The main concepts discussed in this paper relating to the Lester Electronics scenario are as follows: assess organizational performance, cross-border growth strategies and diversification, and analyzing risk associate with investment decisions. The companies being compared and used for benchmarking in this paper relating to the key concepts are Disney Corporation and Pixar, ExxonMobile Corporation, CVS and Caremark Rx. Lester has decided to pursue a merger.
This paper will research and discuss the alternative opportunities available to Lester by recommending a financing mix optimizing the capital structure, analyze the risks associated with decisions, and how to best use the financial statements and ratios to appraise performance. Situation Analysis This paper will analyze the issues facing Lester Electronics Incorporated. Lester Electronics, Inc. needs to evaluate the situation and options regarding the takeover of Shang-Wa and the hostile takeover by Transnational Electronics Corporation (TEC).
Lester Electronics, Inc. and Shang-Wa’s issues deal with the financial history of the corporations and John Lin ready to retire. This leads to the current problem of weakness both for LEI and Shang-wa Electronics (SWE), resulting in other corporations wanting to take over the companies. One must understand the importance of situation surrounding these two companies. Issues and Opportunities. Lester Electronics, Inc. (LEI) is entering into a billion dollar deal with SWE to become a manufacturer and distributor of precision capacitors.
Before finalizing the merger, there must be an agreed upon bid price. To obtain a fair and equitable price for the merger, valuation of SWE is necessary, and will be completed prior to the start of negotiations. SWE valuation will include; company assets, earnings before interest, taxes/depreciation, and any shareholder contributions (Ross et al. , 2005). While the accounting team at SWE is initiating the valuation of their company, LEI will be completing a self-analysis of the company to ascertain the allocation of sufficient resources.
Resources will include; financial, time constraints’ and personnel. Knowing what both companies have to work with and contribute to the merger is important for optimum success. The merger between the two will be initiated for the following reasons; cutting company cost, avoiding a hostile takeover bid from a competitor and maximizing profits for both LEI and SWE. The business of merging two companies producing a product is cooperative in a vertical merger having advantages during production.
Such company mergers also assist in maintaining the working capital budget, cash flow and other resource allocations (Ross et al. , 2005). The stakeholders in the merger will be Bernard Lester Chief Executive Officer (CEO) and founder of Lester Electronics, Inc. and John Lin CEO and founder for Shang-wa Electronics.
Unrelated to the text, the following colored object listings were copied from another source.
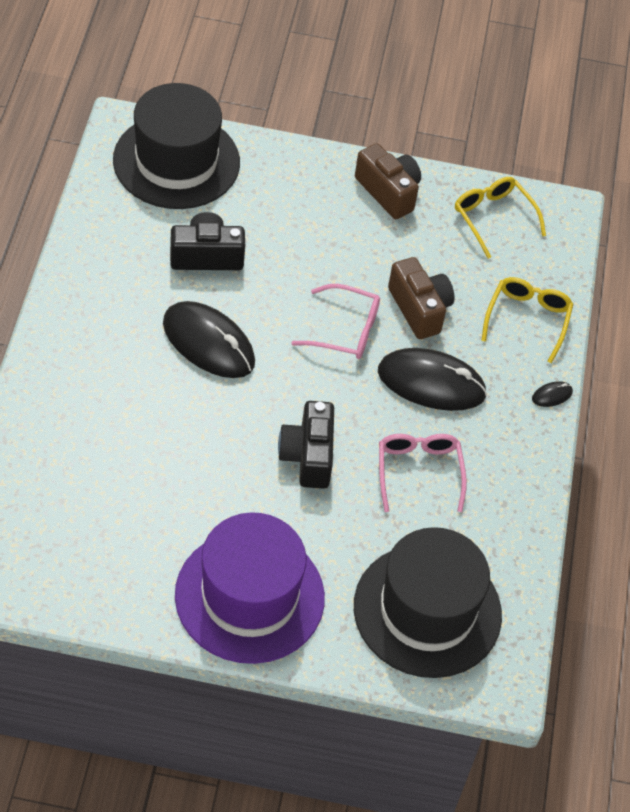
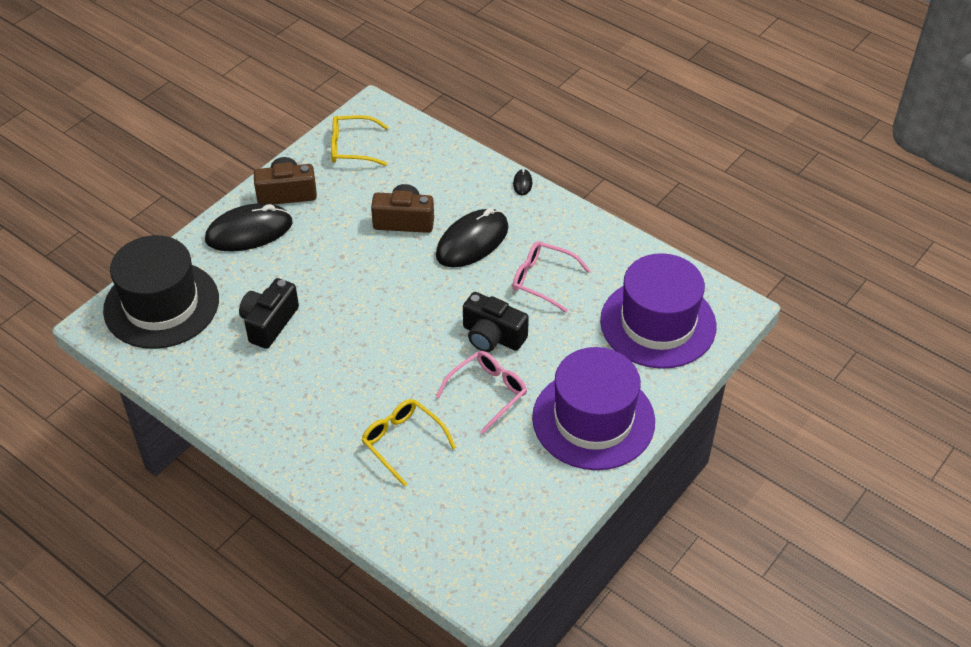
camera: 55 degrees left, 5 degrees down
(208, 343) = (353, 354): black mouse -> black mouse (249, 231)
(345, 330) = (395, 269): pink glasses -> pink glasses (487, 392)
(427, 610) = (658, 323): black hat -> purple hat
(527, 320) = (452, 168): yellow glasses -> yellow glasses (403, 442)

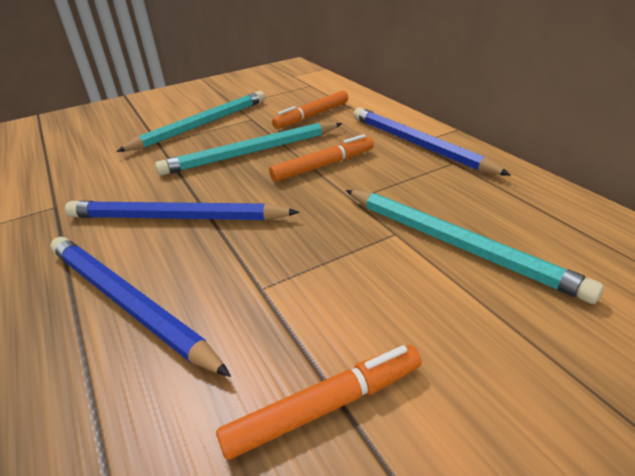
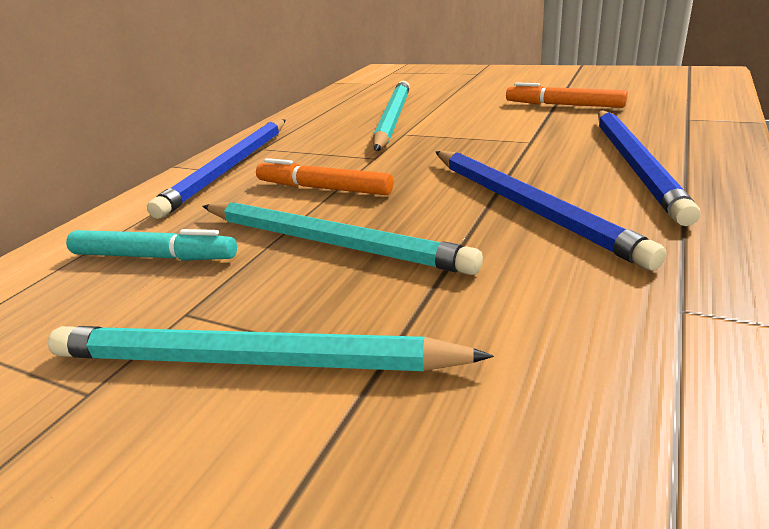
camera: 125 degrees left, 5 degrees down
(312, 116) = (154, 257): orange marker -> turquoise marker

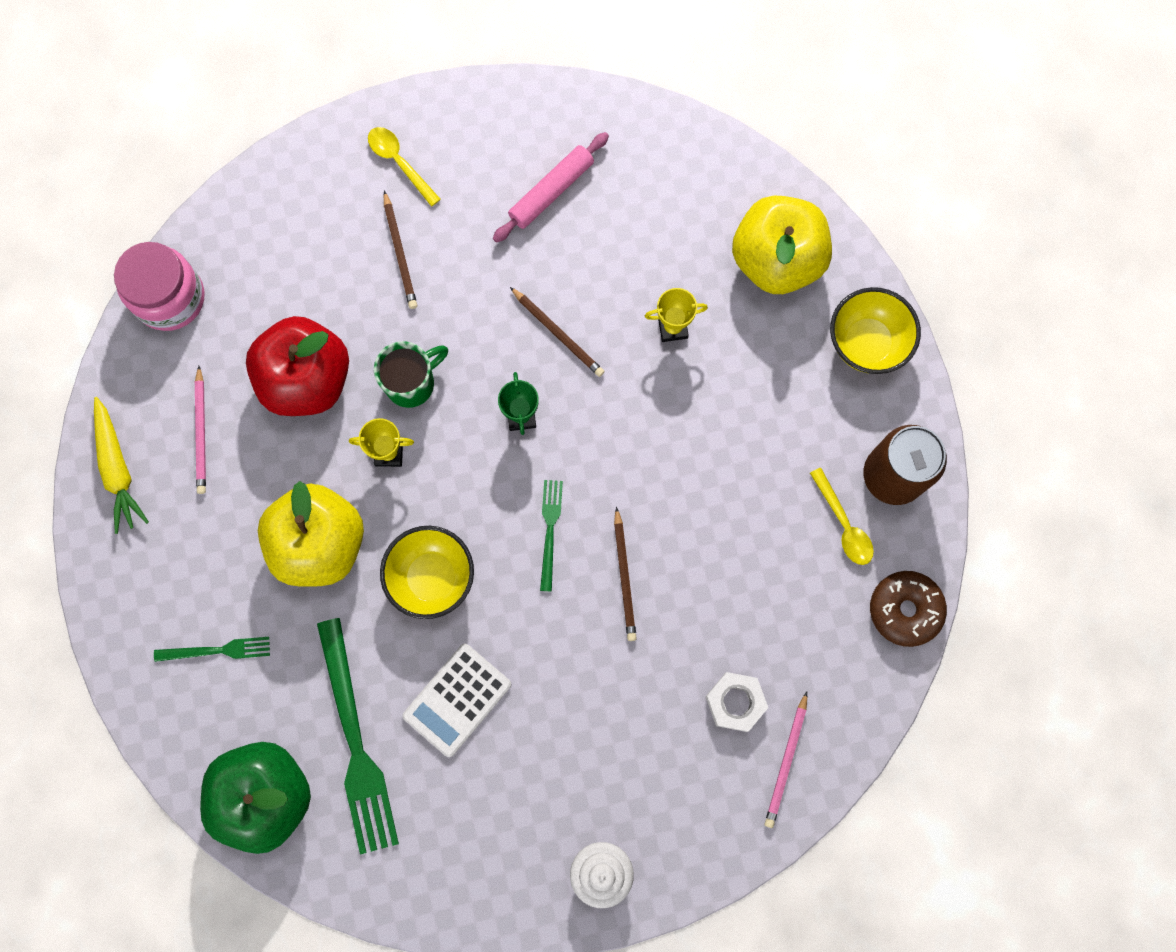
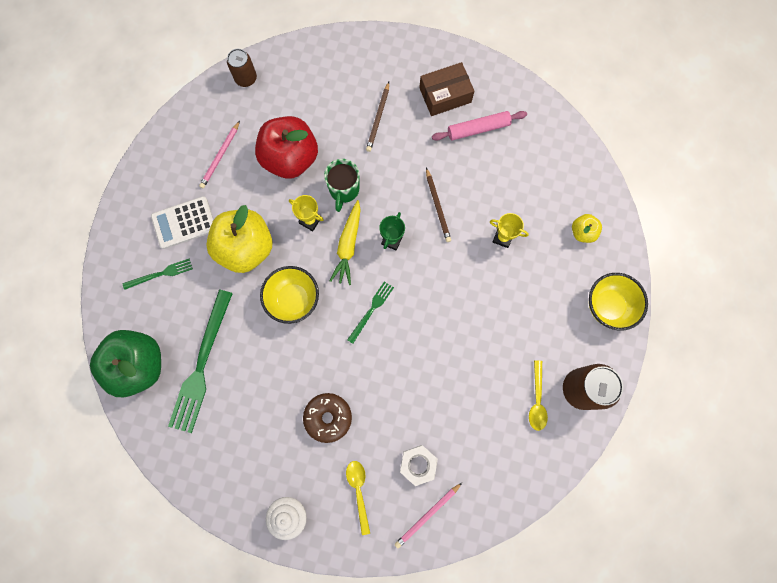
camera: 30 degrees right, 0 degrees up
(118, 469) = (167, 152): yellow carrot -> yellow carrot (348, 246)
(170, 298) = (246, 78): pink jar -> brown can
(217, 650) = (160, 274): green fork -> green fork turned 45 degrees counterclockwise
(400, 163) = (406, 71): yellow spoon -> yellow spoon (359, 491)
(412, 383) = (344, 190): green mug -> green mug turned 105 degrees clockwise
(457, 700) = (268, 373): white calculator -> white calculator (184, 223)
(476, 168) = (445, 95): none -> brown box
(624, 577) = (397, 359): brown pencil -> none
(776, 260) = (582, 232): yellow apple -> yellow apple, size x0.47
(905, 610) = (545, 469): brown donut -> brown donut (328, 417)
Neither men have the resources to take their companies into the future without a merger for continuous for both industries. In addition, LEI is a newly publicly traded company (University of Phoenix, 2005).
The investors will have a significant say in the merger along with any future dividends from the company unless Lester is able to buy back outstanding stock. The opportunities both companies face are increases in company wealth by finalizing the merger in a practical and ethical manner. Using the data produced through internal and external valuation analysis for each company, strategies can be formulated to include most aspects of the combined resources.
The possibility for becoming a global industry is high and favors a merger of companies thereby insuring continued success in the electronics markets. New product development is also an option for the newly merged companies as well as diversity in products to include more than capacitors. The chance to streamline the company’s personnel will be self-evident during and after merger. The parent company will benefit from high market share due to a decrease in manufacturing cost.